• Source records:
==*==

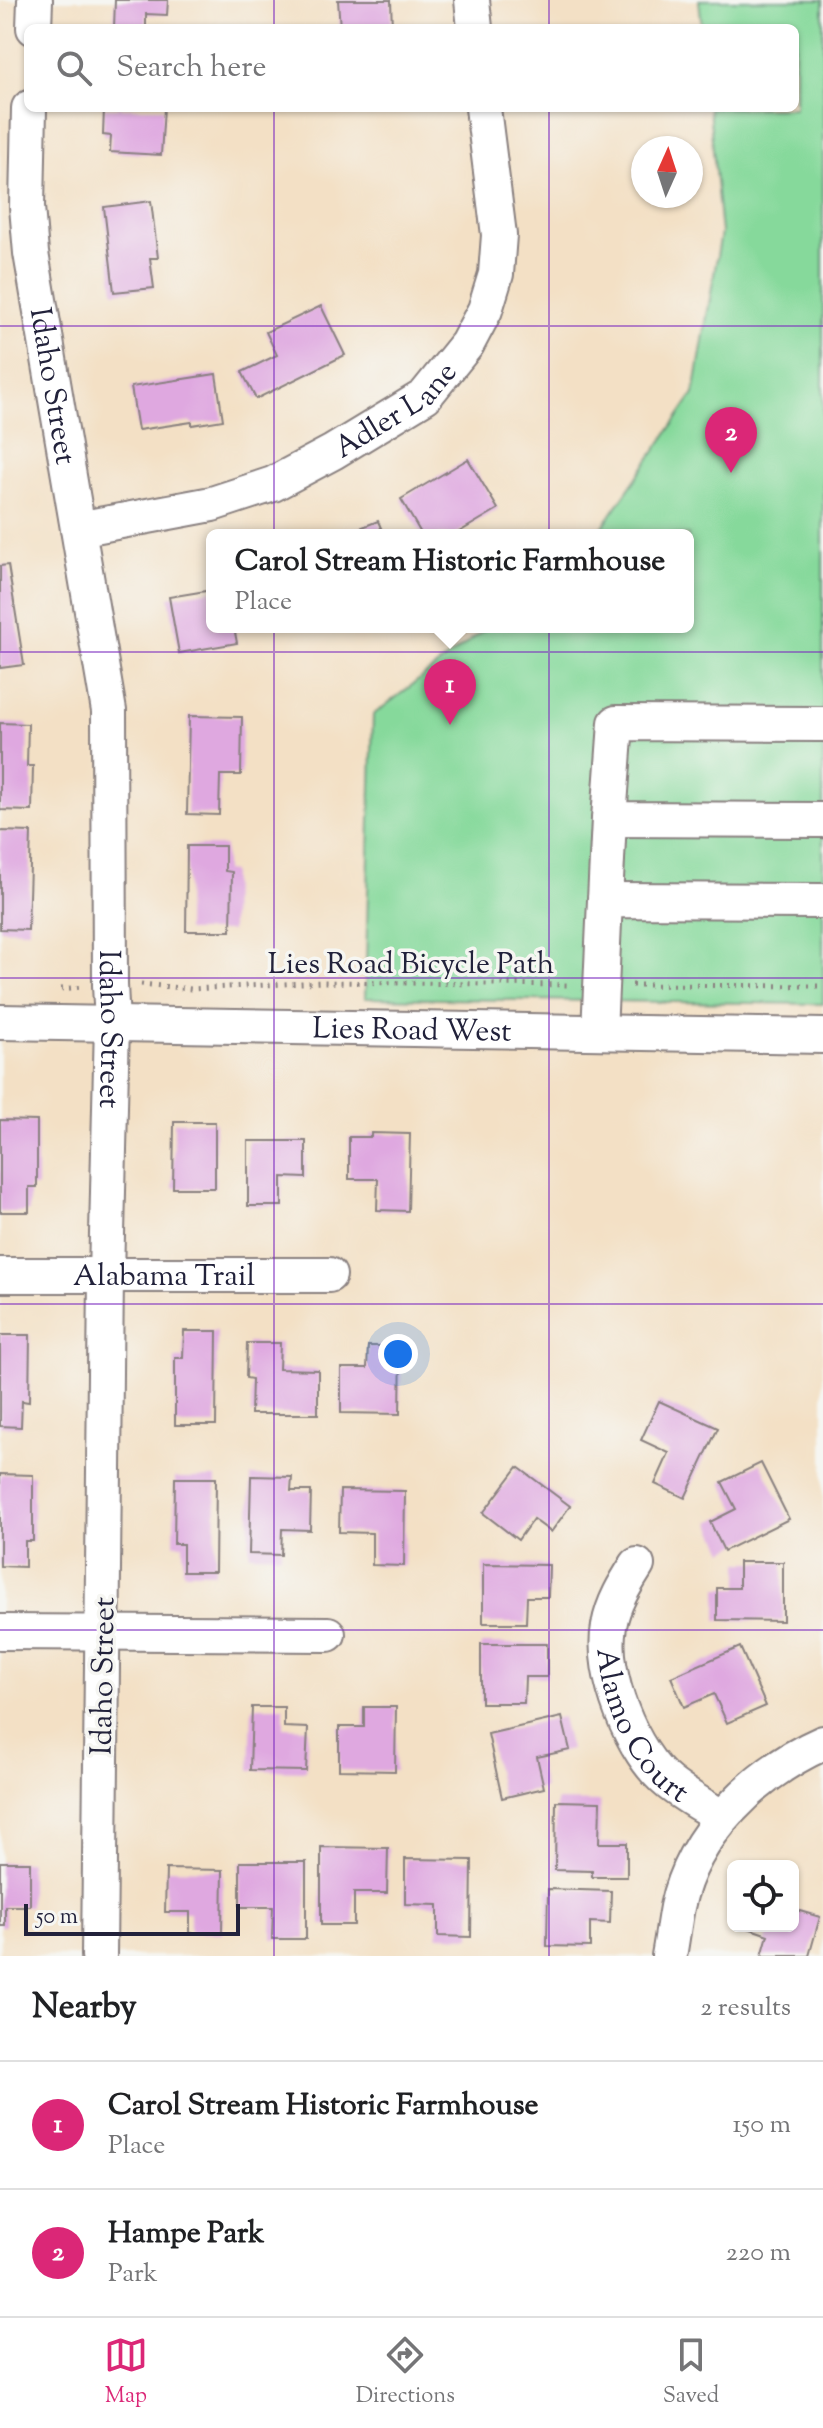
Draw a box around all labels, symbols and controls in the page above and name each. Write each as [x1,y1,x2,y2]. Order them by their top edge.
search box [24,24,799,112]
icon: search [52,46,96,90]
text: Search here [116,47,266,90]
north arrow [631,136,703,208]
street label: Idaho Street [17,305,86,468]
street label: Adler Lane [327,354,468,470]
pin: 2 [705,407,757,473]
popup [206,529,694,633]
text: Carol Stream Historic Farmhouse [235,541,665,584]
text: Place [235,584,292,621]
pin: 1 [424,659,476,725]
street label: Lies Road Bicycle Path [268,944,555,987]
street label: Idaho Street [86,950,131,1109]
street label: Lies Road West [312,1008,512,1055]
street label: Alabama Trail [73,1256,255,1299]
your location [378,1334,418,1374]
street label: Idaho Street [82,1597,127,1756]
street label: Alamo Court [583,1646,696,1815]
map controls [727,1860,799,1932]
button: locate [727,1860,799,1932]
scale bar [24,1900,240,1936]
text: 50 m [36,1902,78,1934]
text: Nearby [32,1984,137,2033]
text: 2 results [700,1990,791,2027]
text: Carol Stream Historic Farmhouse [108,2085,539,2128]
text: 1 [54,2107,62,2144]
text: 150 m [732,2107,791,2144]
text: Place [108,2128,165,2165]
text: Hampe Park [108,2213,264,2256]
text: 2 [52,2235,64,2272]
text: 220 m [726,2235,791,2272]
text: Park [108,2256,158,2293]
tab: Map [104,2333,148,2413]
tab: Directions [356,2333,455,2413]
tab: Saved [663,2333,719,2413]

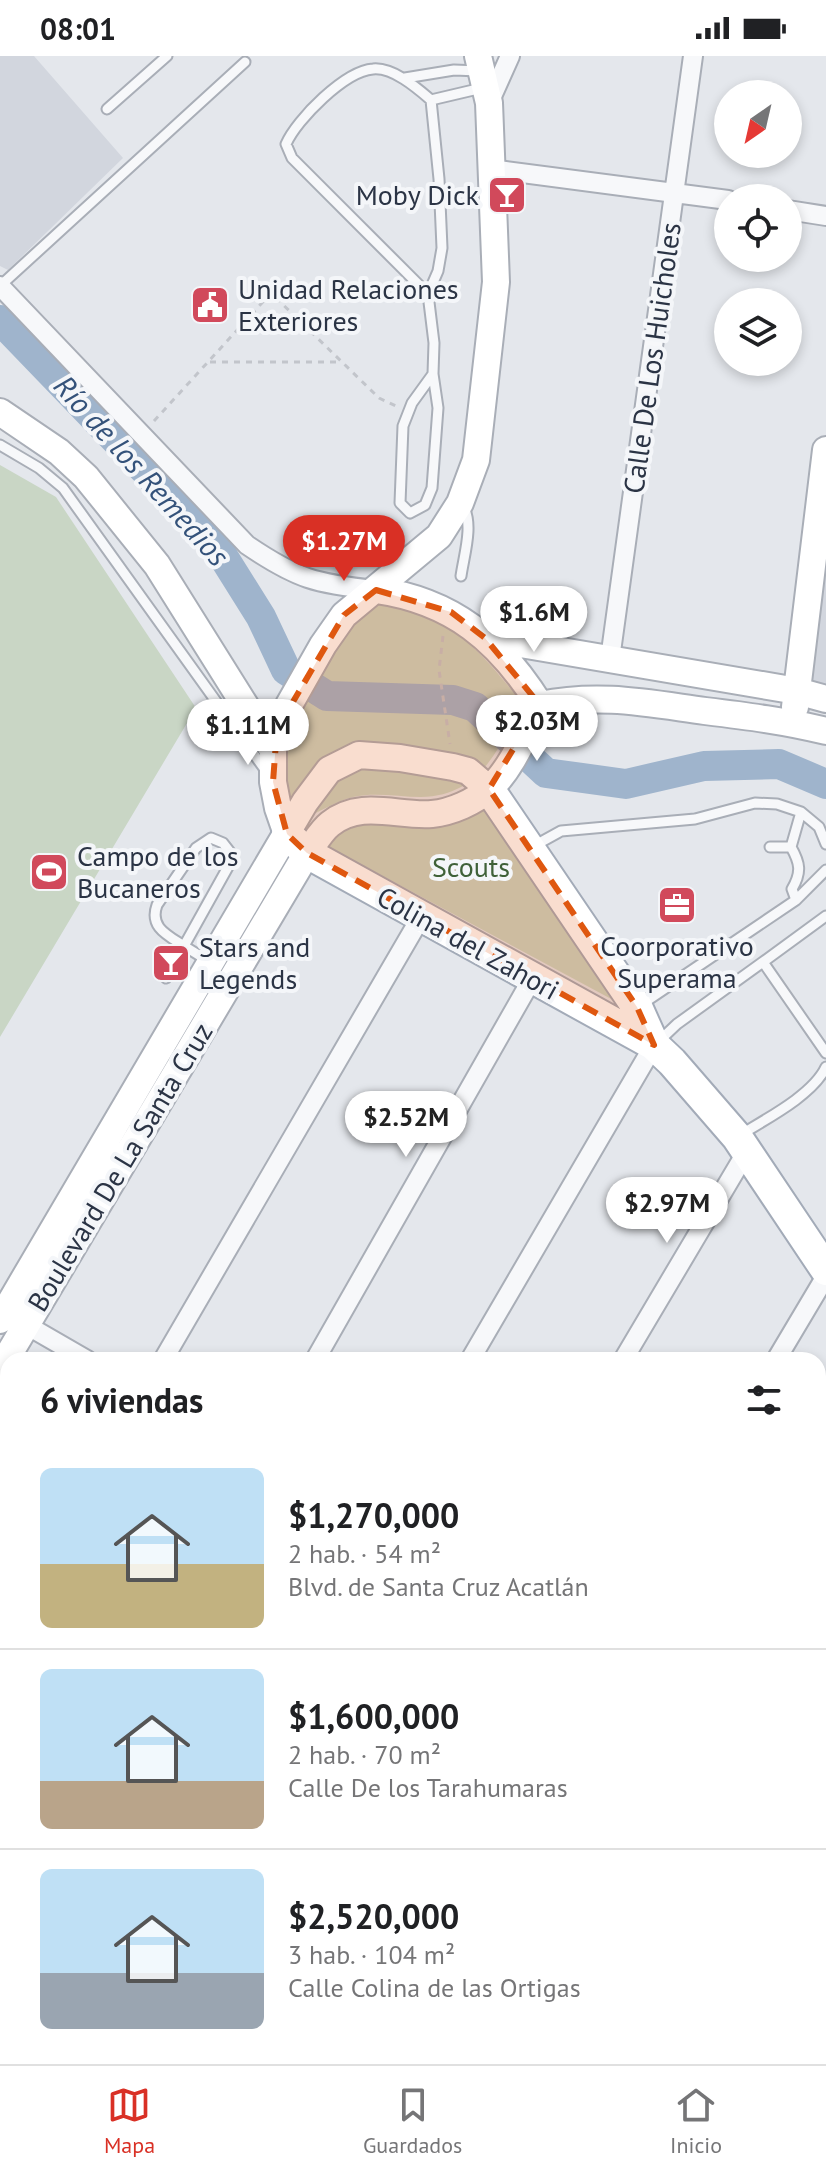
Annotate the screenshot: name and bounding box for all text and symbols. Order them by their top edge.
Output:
text: 08:01 [40,9,116,48]
north arrow [714,80,802,168]
map controls [714,80,802,376]
bar icon: Moby Dick [486,174,528,216]
place label: Moby Dick [356,176,480,213]
button: locate [714,184,802,272]
street label: Calle De Los Huicholes [614,220,689,496]
place label: Unidad Relaciones Exteriores [238,270,459,339]
public building icon: Unidad Relaciones Exteriores [189,284,231,326]
button: layers [714,288,802,376]
water label: Río de los Remedios [46,366,238,574]
pin: $1.27M [279,515,409,583]
text: $1.27M [301,524,387,557]
pin: $1.6M [478,586,590,654]
text: $1.6M [498,595,570,628]
pin: $2.03M [472,695,602,763]
pin: $1.11M [183,699,313,767]
text: $2.03M [494,704,580,737]
text: $1.11M [205,708,291,741]
place label: Campo de los Bucaneros [77,837,239,906]
park label: Scouts [432,848,510,885]
sports icon: Campo de los Bucaneros [28,851,70,893]
street label: Colina del Zahori [371,877,566,1008]
office icon: Coorporativo Superama [656,884,698,926]
place label: Coorporativo Superama [600,927,754,996]
place label: Stars and Legends [199,928,310,997]
bar icon: Stars and Legends [150,942,192,984]
street label: Boulevard De La Santa Cruz [19,1016,221,1318]
pin: $2.52M [341,1091,471,1159]
text: $2.52M [363,1100,449,1133]
pin: $2.97M [602,1177,732,1245]
text: $2.97M [624,1186,710,1219]
text: 6 viviendas [40,1378,203,1422]
icon: filters [742,1378,786,1422]
text: $1,270,000 [288,1493,459,1537]
icon: home [104,1500,200,1596]
text: 2 hab. · 54 m² [288,1537,441,1570]
text: Blvd. de Santa Cruz Acatlán [288,1570,589,1603]
text: $1,600,000 [288,1694,459,1738]
icon: home [104,1701,200,1797]
text: 2 hab. · 70 m² [288,1738,441,1771]
text: Calle De los Tarahumaras [288,1771,568,1804]
text: $2,520,000 [288,1894,459,1938]
icon: home [104,1901,200,1997]
text: 3 hab. · 104 m² [288,1938,455,1971]
text: Calle Colina de las Ortigas [288,1971,581,2004]
tab: Mapa [104,2083,155,2159]
tab: Guardados [363,2083,462,2159]
tab: Inicio [670,2083,722,2159]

==*==

All the records above need to be given again word for word. Skip the pictures.

Draw a box around all labels, symbols and controls in the page above and name each. Write each as [x1,y1,x2,y2]. Order them by their top edge.
search box [24,24,799,112]
icon: search [52,46,96,90]
text: Search here [116,47,266,90]
north arrow [631,136,703,208]
street label: Idaho Street [17,305,86,468]
street label: Adler Lane [327,354,468,470]
pin: 2 [705,407,757,473]
popup [206,529,694,633]
text: Carol Stream Historic Farmhouse [235,541,665,584]
text: Place [235,584,292,621]
pin: 1 [424,659,476,725]
street label: Lies Road Bicycle Path [268,944,555,987]
street label: Idaho Street [86,950,131,1109]
street label: Lies Road West [312,1008,512,1055]
street label: Alabama Trail [73,1256,255,1299]
your location [378,1334,418,1374]
street label: Idaho Street [82,1597,127,1756]
street label: Alamo Court [583,1646,696,1815]
map controls [727,1860,799,1932]
button: locate [727,1860,799,1932]
scale bar [24,1900,240,1936]
text: 50 m [36,1902,78,1934]
text: Nearby [32,1984,137,2033]
text: 2 results [700,1990,791,2027]
text: Carol Stream Historic Farmhouse [108,2085,539,2128]
text: 1 [54,2107,62,2144]
text: 150 m [732,2107,791,2144]
text: Place [108,2128,165,2165]
text: Hampe Park [108,2213,264,2256]
text: 2 [52,2235,64,2272]
text: 220 m [726,2235,791,2272]
text: Park [108,2256,158,2293]
tab: Map [104,2333,148,2413]
tab: Directions [356,2333,455,2413]
tab: Saved [663,2333,719,2413]

Annotate the screenshot: name and bounding box for all text and symbols. Order them by their top edge.
Output:
text: 08:01 [40,9,116,48]
north arrow [714,80,802,168]
map controls [714,80,802,376]
bar icon: Moby Dick [486,174,528,216]
place label: Moby Dick [356,176,480,213]
button: locate [714,184,802,272]
street label: Calle De Los Huicholes [614,220,689,496]
place label: Unidad Relaciones Exteriores [238,270,459,339]
public building icon: Unidad Relaciones Exteriores [189,284,231,326]
button: layers [714,288,802,376]
water label: Río de los Remedios [46,366,238,574]
pin: $1.27M [279,515,409,583]
text: $1.27M [301,524,387,557]
pin: $1.6M [478,586,590,654]
text: $1.6M [498,595,570,628]
pin: $2.03M [472,695,602,763]
pin: $1.11M [183,699,313,767]
text: $2.03M [494,704,580,737]
text: $1.11M [205,708,291,741]
place label: Campo de los Bucaneros [77,837,239,906]
park label: Scouts [432,848,510,885]
sports icon: Campo de los Bucaneros [28,851,70,893]
street label: Colina del Zahori [371,877,566,1008]
office icon: Coorporativo Superama [656,884,698,926]
place label: Coorporativo Superama [600,927,754,996]
place label: Stars and Legends [199,928,310,997]
bar icon: Stars and Legends [150,942,192,984]
street label: Boulevard De La Santa Cruz [19,1016,221,1318]
pin: $2.52M [341,1091,471,1159]
text: $2.52M [363,1100,449,1133]
pin: $2.97M [602,1177,732,1245]
text: $2.97M [624,1186,710,1219]
text: 6 viviendas [40,1378,203,1422]
icon: filters [742,1378,786,1422]
text: $1,270,000 [288,1493,459,1537]
icon: home [104,1500,200,1596]
text: 2 hab. · 54 m² [288,1537,441,1570]
text: Blvd. de Santa Cruz Acatlán [288,1570,589,1603]
text: $1,600,000 [288,1694,459,1738]
icon: home [104,1701,200,1797]
text: 2 hab. · 70 m² [288,1738,441,1771]
text: Calle De los Tarahumaras [288,1771,568,1804]
text: $2,520,000 [288,1894,459,1938]
icon: home [104,1901,200,1997]
text: 3 hab. · 104 m² [288,1938,455,1971]
text: Calle Colina de las Ortigas [288,1971,581,2004]
tab: Mapa [104,2083,155,2159]
tab: Guardados [363,2083,462,2159]
tab: Inicio [670,2083,722,2159]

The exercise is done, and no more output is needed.